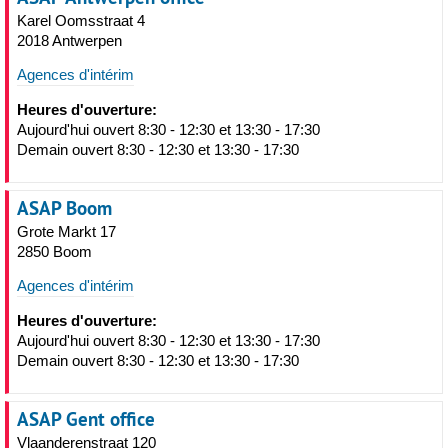
Karel Oomsstraat 4
2018 Antwerpen
Agences d'intérim
Heures d'ouverture:
Aujourd'hui ouvert 8:30 - 12:30 et 13:30 - 17:30
Demain ouvert 8:30 - 12:30 et 13:30 - 17:30
ASAP Boom
Grote Markt 17
2850 Boom
Agences d'intérim
Heures d'ouverture:
Aujourd'hui ouvert 8:30 - 12:30 et 13:30 - 17:30
Demain ouvert 8:30 - 12:30 et 13:30 - 17:30
ASAP Gent office
Vlaanderenstraat 120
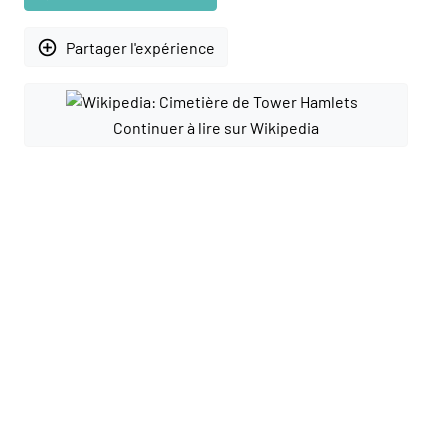
add_circle_outline
Partager l'expérience
Continuer à lire sur Wikipedia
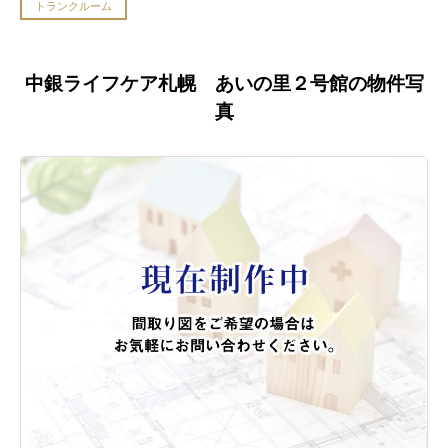
トランクルーム
中銀ライフケア札幌 あいの里２号館の物件写
真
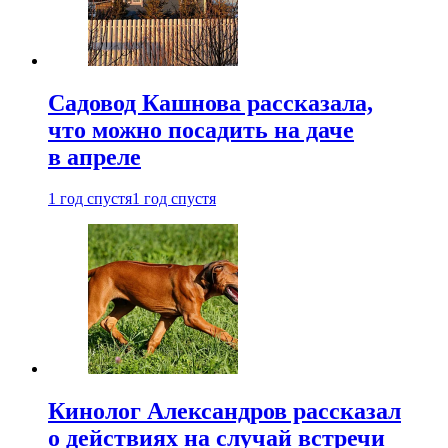
Садовод Кашнова рассказала,
что можно посадить на даче
в апреле
1 год спустя
1 год спустя
Кинолог Александров рассказал
о действиях на случай встречи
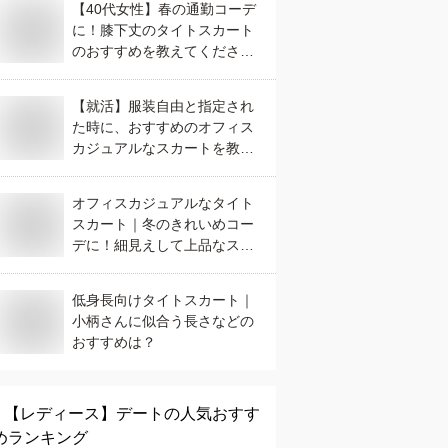
【40代女性】春の通勤コーデ
に！膝下丈のタイトスカート
のおすすめを教えてくださ
い。
【就活】服装自由と指定され
た時に、おすすめのオフィス
カジュアルなスカートを教え
て下さい。
オフィスカジュアルなタイト
スカート｜冬のきれいめコー
デに！細見えして上品なスカ
ートのおすすめは？
低身長向けタイトスカート｜
小柄さんに似合う長さなどの
おすすめは？
【レディース】
デート
の人気おすす
めランキング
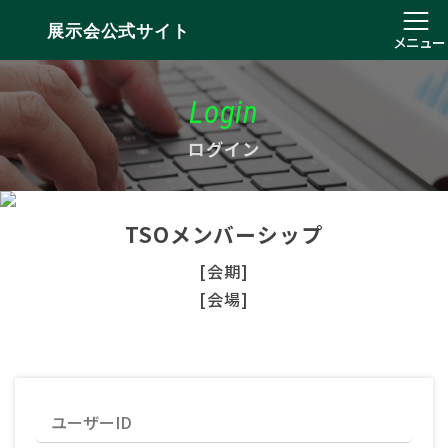
展示会公式サイト
メニュー
Login
ログイン
TSOメンバーシップ
[会期]
[会場]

◇ ◇ ◇

**YOUR OBJECTIVE**: Lay out every line of text in the data above as a Markdown table with two columns, No. and Text, numbering the rows in order and skipping any blank lines. Omit the pictures from the table.

**RESPONSE TO THE TASK**:
| No. | Text |
|---|---|
| 1 | Karel Oomsstraat 4 |
| 2 | 2018 Antwerpen |
| 3 | Agences d'intérim |
| 4 | Heures d'ouverture: |
| 5 | Aujourd'hui ouvert 8:30 - 12:30 et 13:30 - 17:30 |
| 6 | Demain ouvert 8:30 - 12:30 et 13:30 - 17:30 |
| 7 | ASAP Boom |
| 8 | Grote Markt 17 |
| 9 | 2850 Boom |
| 10 | Agences d'intérim |
| 11 | Heures d'ouverture: |
| 12 | Aujourd'hui ouvert 8:30 - 12:30 et 13:30 - 17:30 |
| 13 | Demain ouvert 8:30 - 12:30 et 13:30 - 17:30 |
| 14 | ASAP Gent office |
| 15 | Vlaanderenstraat 120 |
| 16 | add_circle_outline |
| 17 | Partager l'expérience |
| 18 | Continuer à lire sur Wikipedia |
| 19 | トランクルーム |
| 20 | 中銀ライフケア札幌 あいの里２号館の物件写 |
| 21 | 真 |
| 22 | Садовод Кашнова рассказала, |
| 23 | что можно посадить на даче |
| 24 | в апреле |
| 25 | 1 год спустя |
| 26 | 1 год спустя |
| 27 | Кинолог Александров рассказал |
| 28 | о действиях на случай встречи |
| 29 | 【40代女性】春の通勤コーデ |
| 30 | に！膝下丈のタイトスカート |
| 31 | のおすすめを教えてくださ |
| 32 | い。 |
| 33 | 【就活】服装自由と指定され |
| 34 | た時に、おすすめのオフィス |
| 35 | カジュアルなスカートを教え |
| 36 | て下さい。 |
| 37 | オフィスカジュアルなタイト |
| 38 | スカート｜冬のきれいめコー |
| 39 | デに！細見えして上品なスカ |
| 40 | ートのおすすめは？ |
| 41 | 低身長向けタイトスカート｜ |
| 42 | 小柄さんに似合う長さなどの |
| 43 | おすすめは？ |
| 44 | 【レディース】 |
| 45 | デート |
| 46 | の人気おすす |
| 47 | めランキング |
| 48 | 展示会公式サイト |
| 49 | メニュー |
| 50 | Login |
| 51 | ログイン |
| 52 | TSOメンバーシップ |
| 53 | [会期] |
| 54 | [会場] |